Rod Stewart is one of the world’s unlikeliest pop stars, a man whose dancing recalls ”Seinfeld”’s Elaine at the J. Peterman office party, whose voice bridges the gap between Bob Dylan and Marge Simpson. Recently, he has found great commercial success wrapping his golden wheeze around the Great American Songbook: 2002’s ”It Had to Be You”… went quadruple platinum, and last year’s ”As Time Goes By”… entered the Billboard 200 at No. 2. His sweeping 44-city tour, From Maggie May to the Great American Songbook — which wraps up in Birmingham, Ala., on April 24 — is thus a two-part affair, with the first half featuring the pop songs on which his career has hinged for decades and the second showcasing the standards that have resuscitated his career after his 2000 thyroid surgery.

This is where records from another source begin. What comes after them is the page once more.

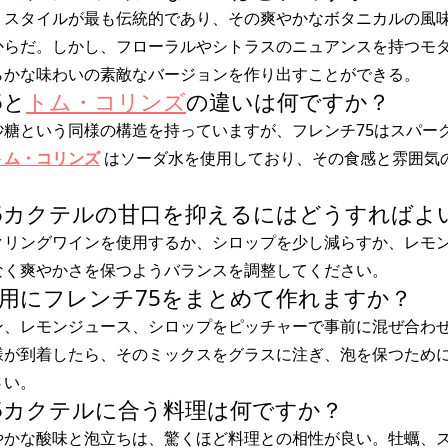
・スタイルが最も伝統的であり、その爽やかなボタニカルの風
からだ。しかし、フローラルやシトラスのニュアンスを持つモ
らかな味わいの素敵なバージョンを作り出すことができる。
5と
トム・コリンズ
の違いは何ですか？
砂糖という同様の構造を持っていますが、フレンチ75はスパー
トム・コリンズ
はソーダ水を使用しており、その食感と雰囲気
チ75カクテルの甘口を抑えるにはどうすればよ
クリングワインを使用するか、シロップを少し減らすか、レモ
なく爽やかさを保つようバランスを調整してください。
ィー用にフレンチ75をまとめて作れますか？
ン、レモンジュース、シロップをピッチャーで事前に混ぜ合わ
様が到着したら、そのミックスをグラスに注ぎ、泡を保つため
さい。
チ75カクテルに合う料理は何ですか？
やかな酸味と泡立ちは、驚くほど料理との相性が良い。牡蠣、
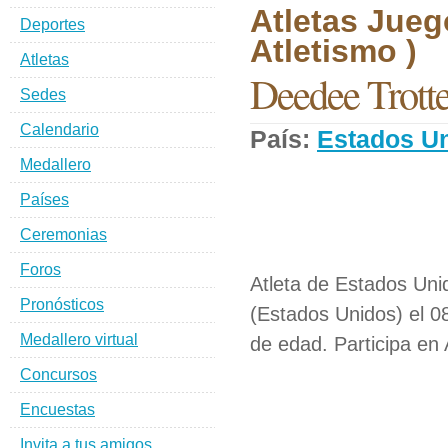
Atletas Jueg
Deportes
Atletismo )
Atletas
Deedee Trotte
Sedes
Calendario
País:
Estados U
Medallero
Países
Ceremonias
Foros
Atleta de Estados Uni
Pronósticos
(Estados Unidos) el 0
Medallero virtual
de edad. Participa en 
Concursos
Encuestas
Invita a tus amigos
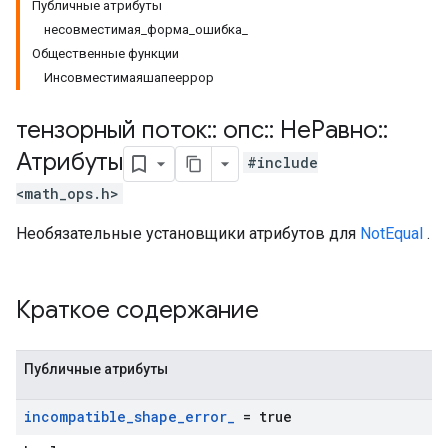
Публичные атрибуты
несовместимая_форма_ошибка_
Общественные функции
Инсовместимаяшапееррор
тензорный поток
::
опс
::
НеРавно
::
Атрибуты
#include
<math_ops.h>
Необязательные установщики атрибутов для
NotEqual
.
Краткое содержание
Публичные атрибуты
incompatible
_
shape
_
error
_
= true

Today’s Rod Stewart is, like Stewarts past, concerned with his looks. His skin is bronzed, and the blond shock he wears on his head is not so much hair as plumage. When his tour stopped at Atlanta’s Philips Arena, he opened the show wearing a crossing-guard-orange jacket and tight pants, belting out ”Forever Young.” True to the spirit of that 1988 hit, the 59-year-old spent the night strutting like a younger man.
Stewart has a decent track record with big, broad love songs — case in point, ”Have I Told You Lately” — but artists who think ”Rita” rhymes with ”sweeter” should tread lightly when approaching the Songbook. Stewart lacks the vocal agility and precise delivery necessary to sing nuanced standards like ”As Time Goes By.” He flubbed ”My Heart Stood Still” so badly that he had to start over.
”I must tell you,” Stewart said at one point, ”I love these songs with a great passion.” Then someone delivered him a martini on a tray. Stewart took a sip and asked the audience, ”Now, where was I?” Good question.